Gegen Ende des Ersten Weltkriegs wurde der Teenager Offiziersanwärter. Ins Feld schickte man ihn nicht. Longerich spekuliert: Er möge den Vorgesetzten nicht reif genug erschienen sein. Nach dem Krieg, mit neunzehn Jahren, verliebte Himmler sich hier und da, wurde aber nicht erhört. Anhand der Lektüreerlebnisse, die der gescheiterte Offiziersanwärter minutiös in seinem Tagebuch festhielt, schildert Longerich die Entwicklung zu einem der martialischen, bindungsunfähigen Jungmänner, die Klaus Theweleit in seinem Buch "Männerphantasien" dargestellt hat.

Arbeitsloser Agronom

Zu dieser Entwicklung passt auch, dass Himmler sein Studentendasein 1922 aufgeben musste, weil der Vater ihn im Gefolge der anhebenden Wirtschaftskrise nicht mehr finanzieren konnte. Himmler stand als arbeitsloser Agronom auf der Straße. Sein "Entschluss", sich ganz der Parteiarbeit der NSDAP zu widmen, war auch aus der Not geboren.

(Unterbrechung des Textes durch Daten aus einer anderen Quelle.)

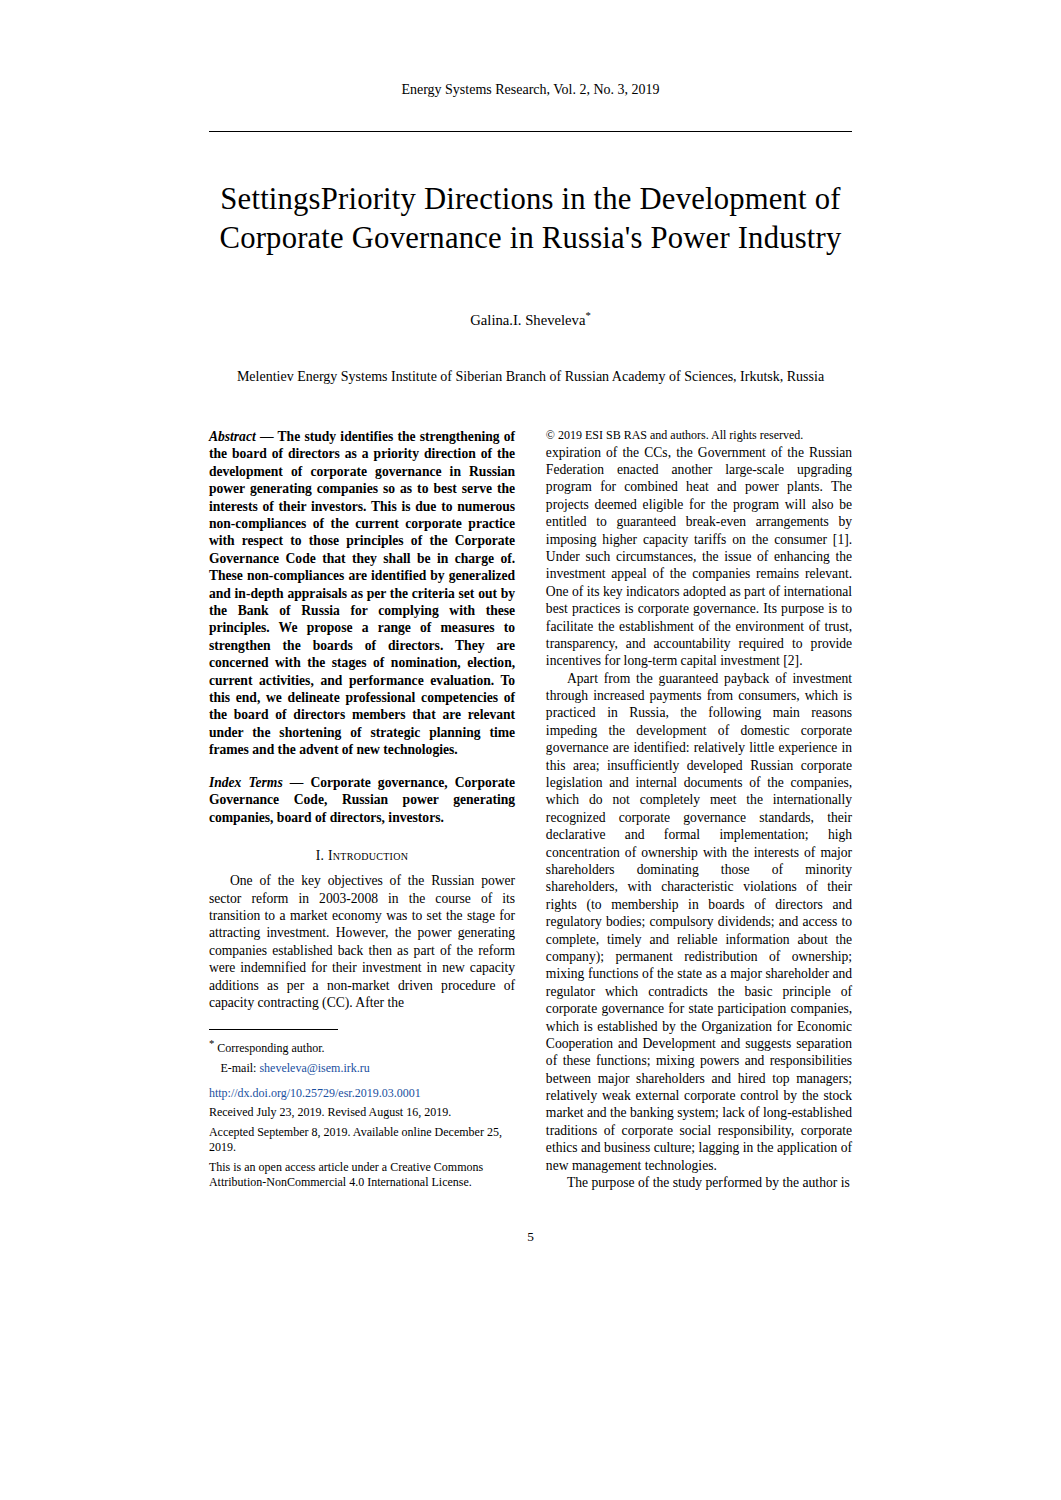Energy Systems Research, Vol. 2, No. 3, 2019
SettingsPriority Directions in the Development of
Corporate Governance in Russia's Power Industry
Galina.I. Sheveleva*
Melentiev Energy Systems Institute of Siberian Branch of Russian Academy of Sciences, Irkutsk, Russia
Abstract — The study identifies the strengthening of the board of directors as a priority direction of the development of corporate governance in Russian power generating companies so as to best serve the interests of their investors. This is due to numerous non-compliances of the current corporate practice with respect to those principles of the Corporate Governance Code that they shall be in charge of. These non-compliances are identified by generalized and in-depth appraisals as per the criteria set out by the Bank of Russia for complying with these principles. We propose a range of measures to strengthen the boards of directors. They are concerned with the stages of nomination, election, current activities, and performance evaluation. To this end, we delineate professional competencies of the board of directors members that are relevant under the shortening of strategic planning time frames and the advent of new technologies.
Index Terms — Corporate governance, Corporate Governance Code, Russian power generating companies, board of directors, investors.
I. Introduction
One of the key objectives of the Russian power sector reform in 2003-2008 in the course of its transition to a market economy was to set the stage for attracting investment. However, the power generating companies established back then as part of the reform were indemnified for their investment in new capacity additions as per a non-market driven procedure of capacity contracting (CC). After the
* Corresponding author.
E-mail: sheveleva@isem.irk.ru
http://dx.doi.org/10.25729/esr.2019.03.0001
Received July 23, 2019. Revised August 16, 2019.
Accepted September 8, 2019. Available online December 25, 2019.
This is an open access article under a Creative Commons Attribution-NonCommercial 4.0 International License.
© 2019 ESI SB RAS and authors. All rights reserved.
expiration of the CCs, the Government of the Russian Federation enacted another large-scale upgrading program for combined heat and power plants. The projects deemed eligible for the program will also be entitled to guaranteed break-even arrangements by imposing higher capacity tariffs on the consumer [1]. Under such circumstances, the issue of enhancing the investment appeal of the companies remains relevant. One of its key indicators adopted as part of international best practices is corporate governance. Its purpose is to facilitate the establishment of the environment of trust, transparency, and accountability required to provide incentives for long-term capital investment [2].
Apart from the guaranteed payback of investment through increased payments from consumers, which is practiced in Russia, the following main reasons impeding the development of domestic corporate governance are identified: relatively little experience in this area; insufficiently developed Russian corporate legislation and internal documents of the companies, which do not completely meet the internationally recognized corporate governance standards, their declarative and formal implementation; high concentration of ownership with the interests of major shareholders dominating those of minority shareholders, with characteristic violations of their rights (to membership in boards of directors and regulatory bodies; compulsory dividends; and access to complete, timely and reliable information about the company); permanent redistribution of ownership; mixing functions of the state as a major shareholder and regulator which contradicts the basic principle of corporate governance for state participation companies, which is established by the Organization for Economic Cooperation and Development and suggests separation of these functions; mixing powers and responsibilities between major shareholders and hired top managers; relatively weak external corporate control by the stock market and the banking system; lack of long-established traditions of corporate social responsibility, corporate ethics and business culture; lagging in the application of new management technologies.
The purpose of the study performed by the author is
5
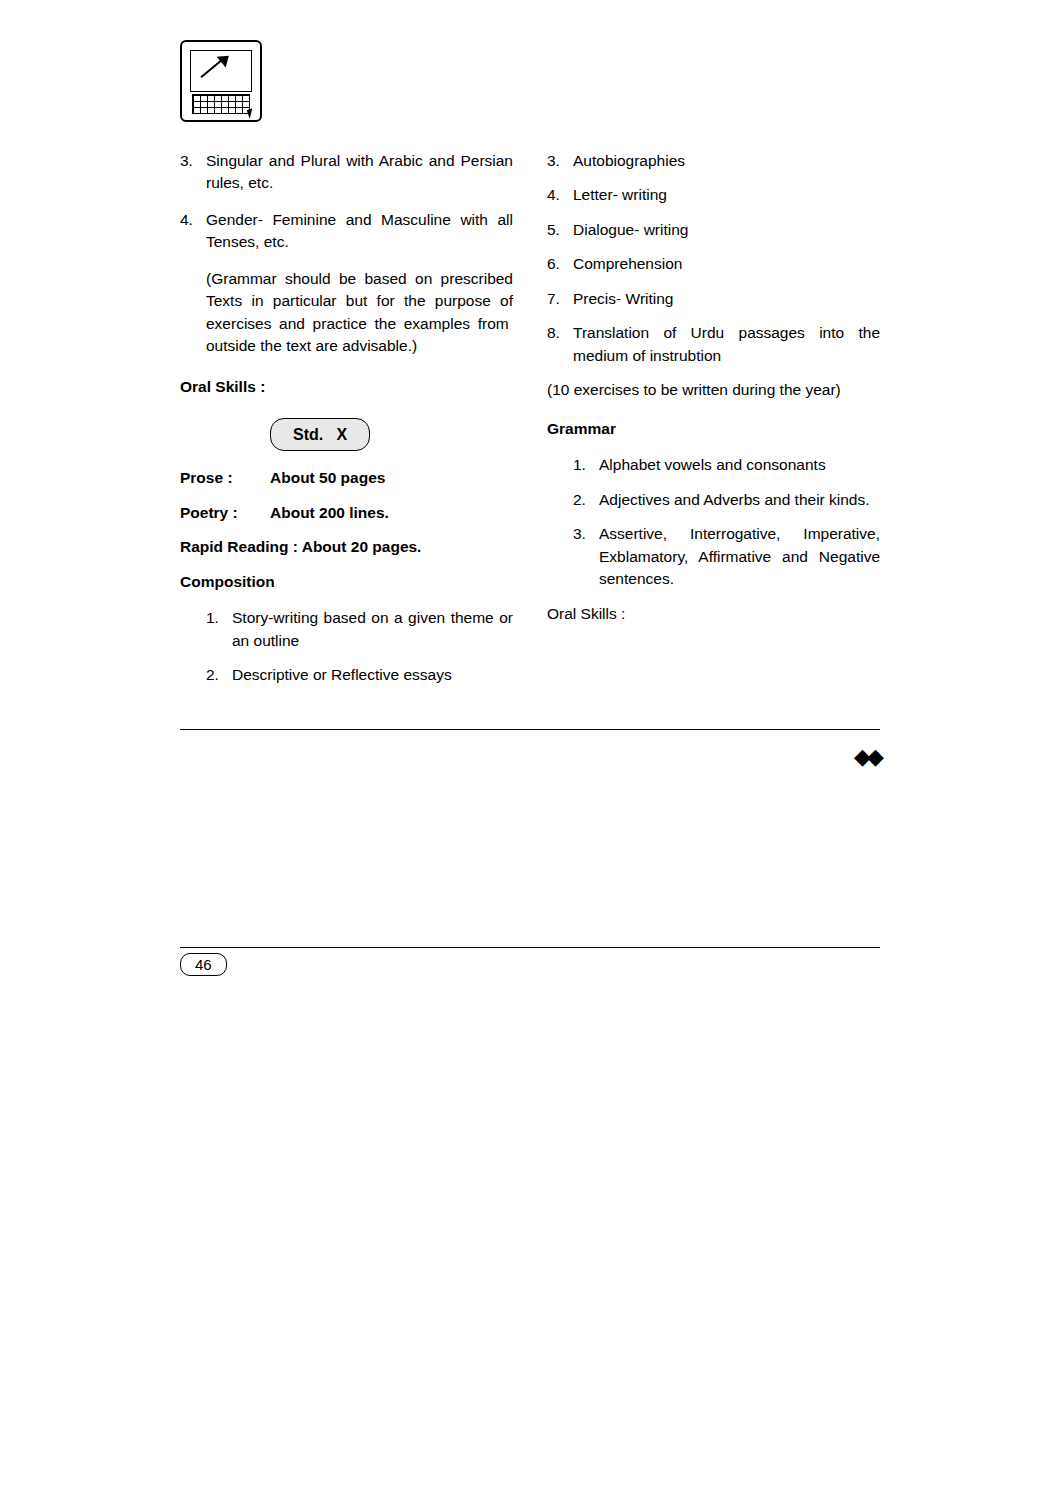3. Singular and Plural with Arabic and Persian rules, etc.
4. Gender- Feminine and Masculine with all Tenses, etc.
(Grammar should be based on prescribed Texts in particular but for the purpose of exercises and practice the examples from outside the text are advisable.)
Oral Skills :
Std. X
Prose : About 50 pages
Poetry : About 200 lines.
Rapid Reading : About 20 pages.
Composition
1. Story-writing based on a given theme or an outline
2. Descriptive or Reflective essays
3. Autobiographies
4. Letter- writing
5. Dialogue- writing
6. Comprehension
7. Precis- Writing
8. Translation of Urdu passages into the medium of instrubtion
(10 exercises to be written during the year)
Grammar
1. Alphabet vowels and consonants
2. Adjectives and Adverbs and their kinds.
3. Assertive, Interrogative, Imperative, Exblamatory, Affirmative and Negative sentences.
Oral Skills :
◆◆
46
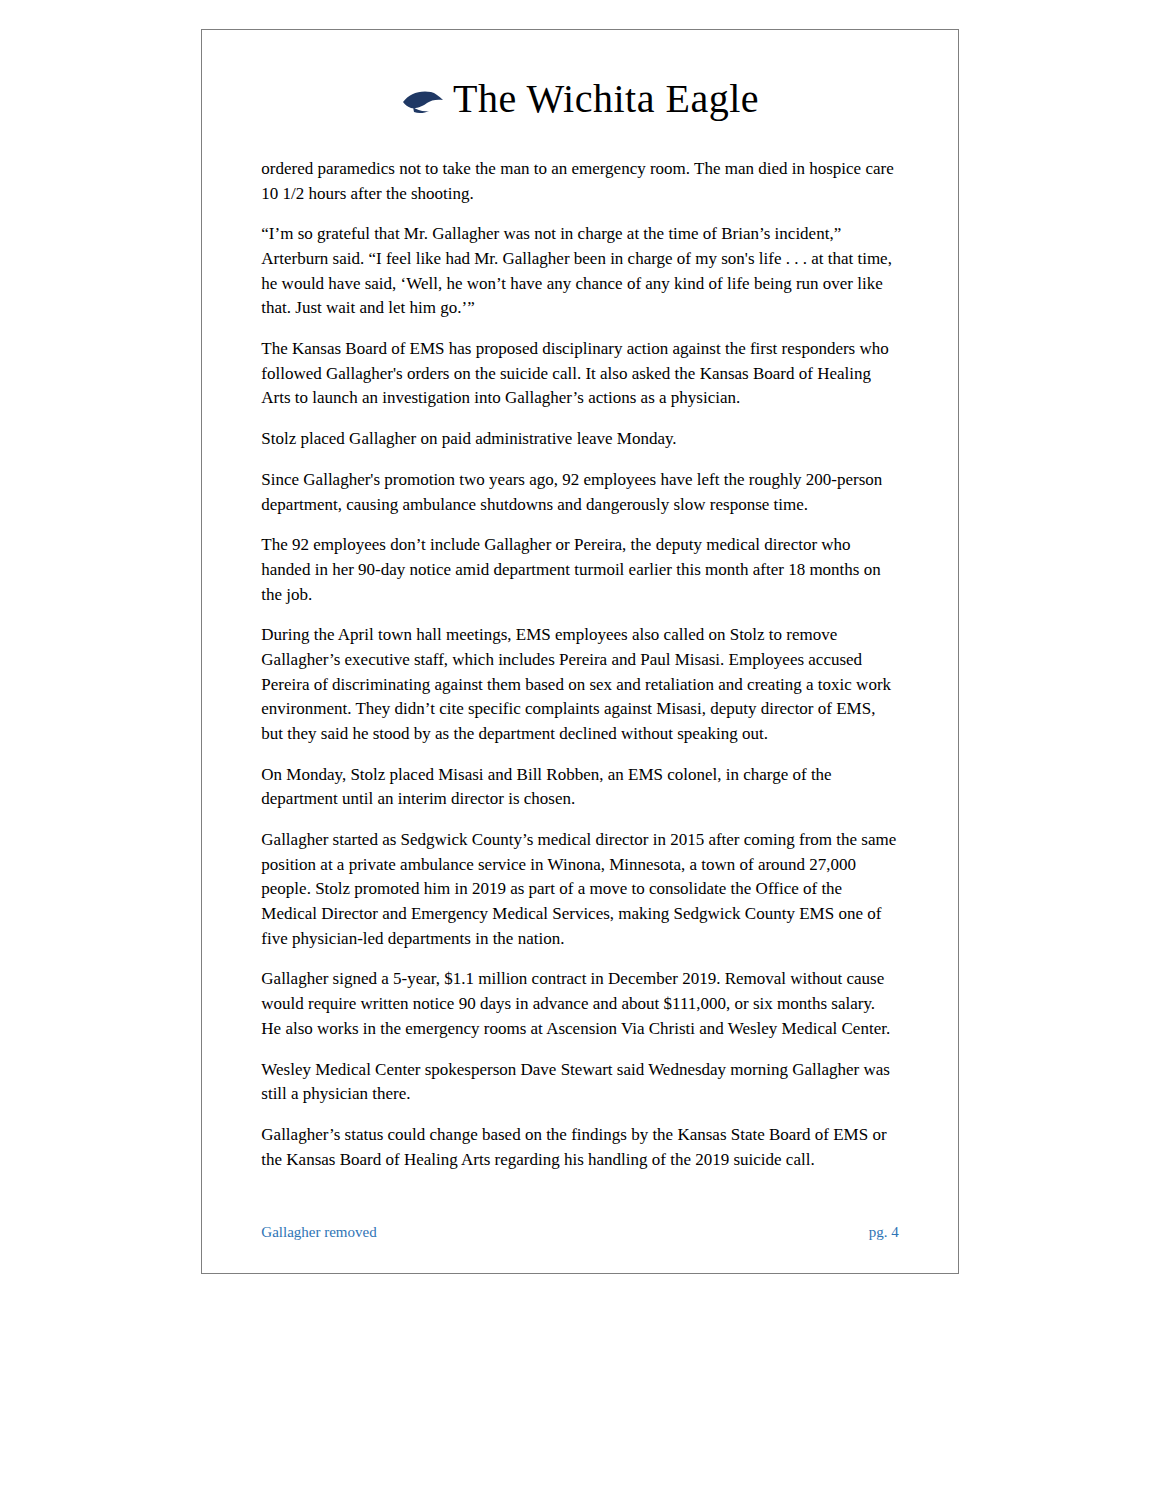The Wichita Eagle
ordered paramedics not to take the man to an emergency room. The man died in hospice care 10 1/2 hours after the shooting.
“I’m so grateful that Mr. Gallagher was not in charge at the time of Brian’s incident,” Arterburn said. “I feel like had Mr. Gallagher been in charge of my son's life . . . at that time, he would have said, ‘Well, he won’t have any chance of any kind of life being run over like that. Just wait and let him go.’”
The Kansas Board of EMS has proposed disciplinary action against the first responders who followed Gallagher's orders on the suicide call. It also asked the Kansas Board of Healing Arts to launch an investigation into Gallagher’s actions as a physician.
Stolz placed Gallagher on paid administrative leave Monday.
Since Gallagher's promotion two years ago, 92 employees have left the roughly 200-person department, causing ambulance shutdowns and dangerously slow response time.
The 92 employees don’t include Gallagher or Pereira, the deputy medical director who handed in her 90-day notice amid department turmoil earlier this month after 18 months on the job.
During the April town hall meetings, EMS employees also called on Stolz to remove Gallagher’s executive staff, which includes Pereira and Paul Misasi. Employees accused Pereira of discriminating against them based on sex and retaliation and creating a toxic work environment. They didn’t cite specific complaints against Misasi, deputy director of EMS, but they said he stood by as the department declined without speaking out.
On Monday, Stolz placed Misasi and Bill Robben, an EMS colonel, in charge of the department until an interim director is chosen.
Gallagher started as Sedgwick County’s medical director in 2015 after coming from the same position at a private ambulance service in Winona, Minnesota, a town of around 27,000 people. Stolz promoted him in 2019 as part of a move to consolidate the Office of the Medical Director and Emergency Medical Services, making Sedgwick County EMS one of five physician-led departments in the nation.
Gallagher signed a 5-year, $1.1 million contract in December 2019. Removal without cause would require written notice 90 days in advance and about $111,000, or six months salary. He also works in the emergency rooms at Ascension Via Christi and Wesley Medical Center.
Wesley Medical Center spokesperson Dave Stewart said Wednesday morning Gallagher was still a physician there.
Gallagher’s status could change based on the findings by the Kansas State Board of EMS or the Kansas Board of Healing Arts regarding his handling of the 2019 suicide call.
Gallagher removed pg. 4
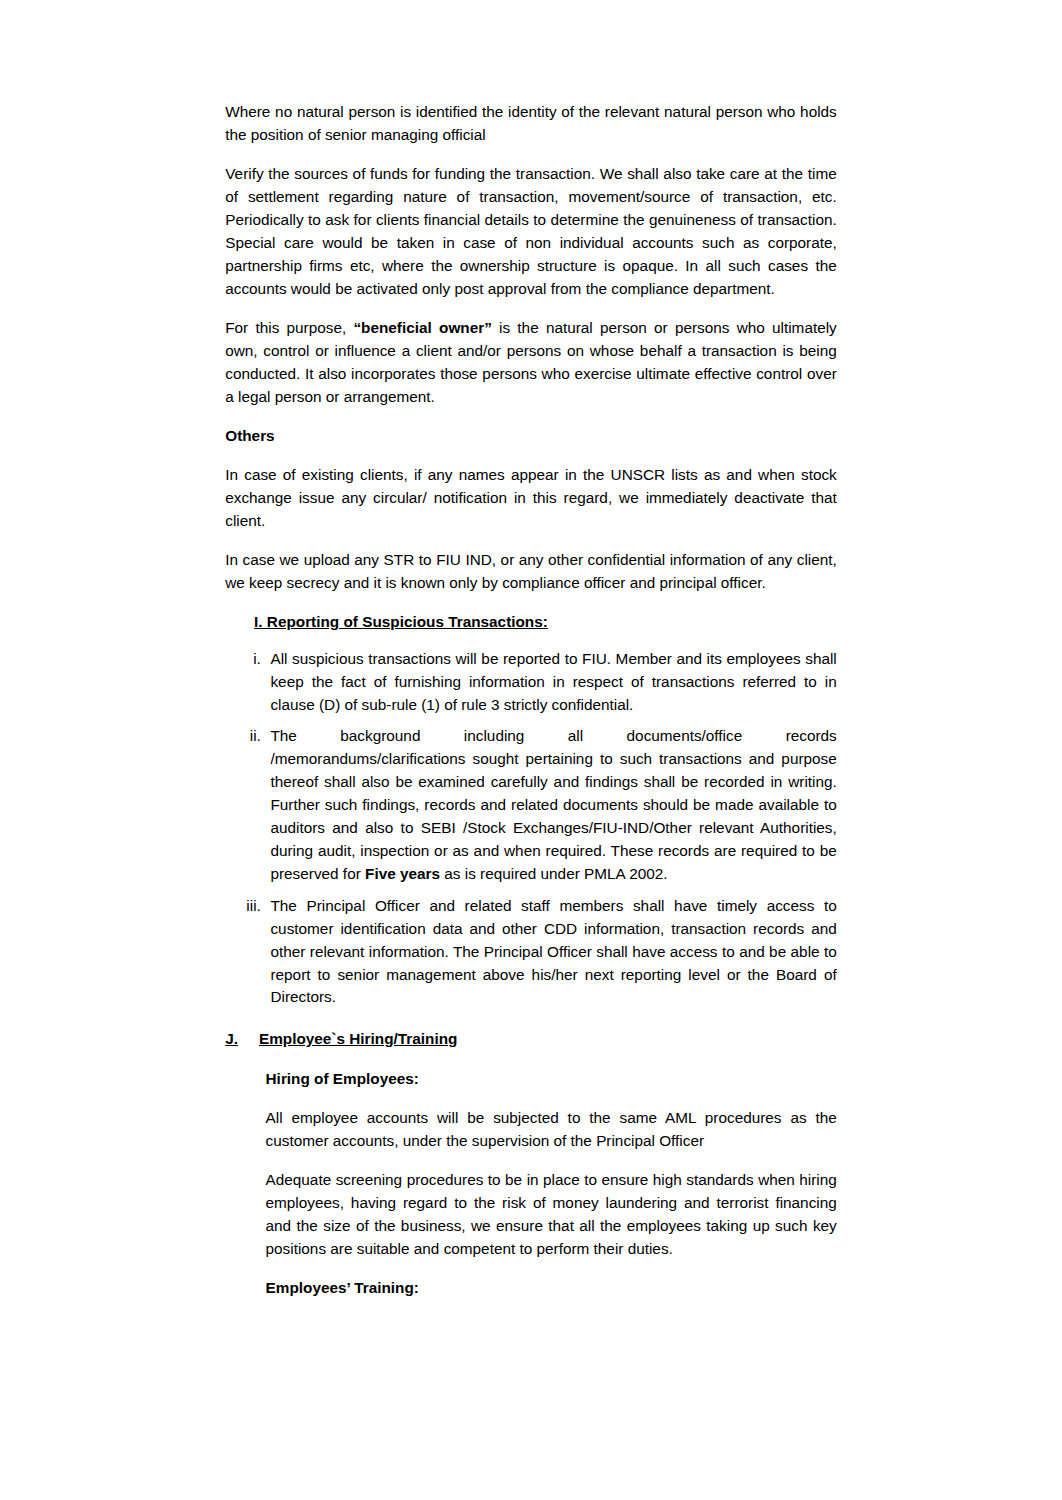Where no natural person is identified the identity of the relevant natural person who holds the position of senior managing official
Verify the sources of funds for funding the transaction. We shall also take care at the time of settlement regarding nature of transaction, movement/source of transaction, etc. Periodically to ask for clients financial details to determine the genuineness of transaction. Special care would be taken in case of non individual accounts such as corporate, partnership firms etc, where the ownership structure is opaque. In all such cases the accounts would be activated only post approval from the compliance department.
For this purpose, “beneficial owner” is the natural person or persons who ultimately own, control or influence a client and/or persons on whose behalf a transaction is being conducted. It also incorporates those persons who exercise ultimate effective control over a legal person or arrangement.
Others
In case of existing clients, if any names appear in the UNSCR lists as and when stock exchange issue any circular/ notification in this regard, we immediately deactivate that client.
In case we upload any STR to FIU IND, or any other confidential information of any client, we keep secrecy and it is known only by compliance officer and principal officer.
I. Reporting of Suspicious Transactions:
All suspicious transactions will be reported to FIU. Member and its employees shall keep the fact of furnishing information in respect of transactions referred to in clause (D) of sub-rule (1) of rule 3 strictly confidential.
The background including all documents/office records /memorandums/clarifications sought pertaining to such transactions and purpose thereof shall also be examined carefully and findings shall be recorded in writing. Further such findings, records and related documents should be made available to auditors and also to SEBI /Stock Exchanges/FIU-IND/Other relevant Authorities, during audit, inspection or as and when required. These records are required to be preserved for Five years as is required under PMLA 2002.
The Principal Officer and related staff members shall have timely access to customer identification data and other CDD information, transaction records and other relevant information. The Principal Officer shall have access to and be able to report to senior management above his/her next reporting level or the Board of Directors.
J. Employee`s Hiring/Training
Hiring of Employees:
All employee accounts will be subjected to the same AML procedures as the customer accounts, under the supervision of the Principal Officer
Adequate screening procedures to be in place to ensure high standards when hiring employees, having regard to the risk of money laundering and terrorist financing and the size of the business, we ensure that all the employees taking up such key positions are suitable and competent to perform their duties.
Employees’ Training:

Lesen Sie weiter auf Seite 2, wie Himmler Befugnisse an sich raffte, wo er nur konnte.

Das Monster

Vor Frauen hatte er mittlerweile so viel Angst, dass er das Phantasma entwickelte, ohnedies nicht heiraten zu können, weil er im nächsten Krieg viele Jahre lang im Osten für das Reich streiten werde. In all dem, so Longerich, sei er nicht der Einzige gewesen. Heraus stach er allenfalls durch die fatale Neigung, sich in die privaten Dinge anderer einzumischen. 1928 heiratete er dann doch. Ganz im Einklang mit den Theorien Klaus Theweleits ehelichte er eine Krankenschwester.

Das mystisch-germanische Ideengut, das Himmler auflas, verdrängte zunehmend den anerzogenen Katholizismus. Seine Ideologie sei weniger antisemitisch gewesen, schreibt Longerich, als vielmehr antichristlich. Dem Kontrollwahn, dem er schon als junger Mann frönte, konnte er als Reichsführer-SS von 1929 an freien Lauf lassen. Angeblich um die rassische Reinheit der SS zu erhalten, mussten die Angehörigen der Schutzstaffel von 1932 an seine Erlaubnis einholen, wenn sie heiraten wollten. Jedes Detail interessierte ihn.

So ließ er einem Werner K. eine Ordre zukommen: Der Mann solle seiner Braut "nahe legen, ihre Augenbrauen noch weiter herunterzuziehen, um einen größeren Schönheitsgrad... zu erzielen". Bei anderer Gelegenheit erklärte er: "Ich wünsche nicht, dass SS-Frauen sich schminken und angeschmiert herumlaufen."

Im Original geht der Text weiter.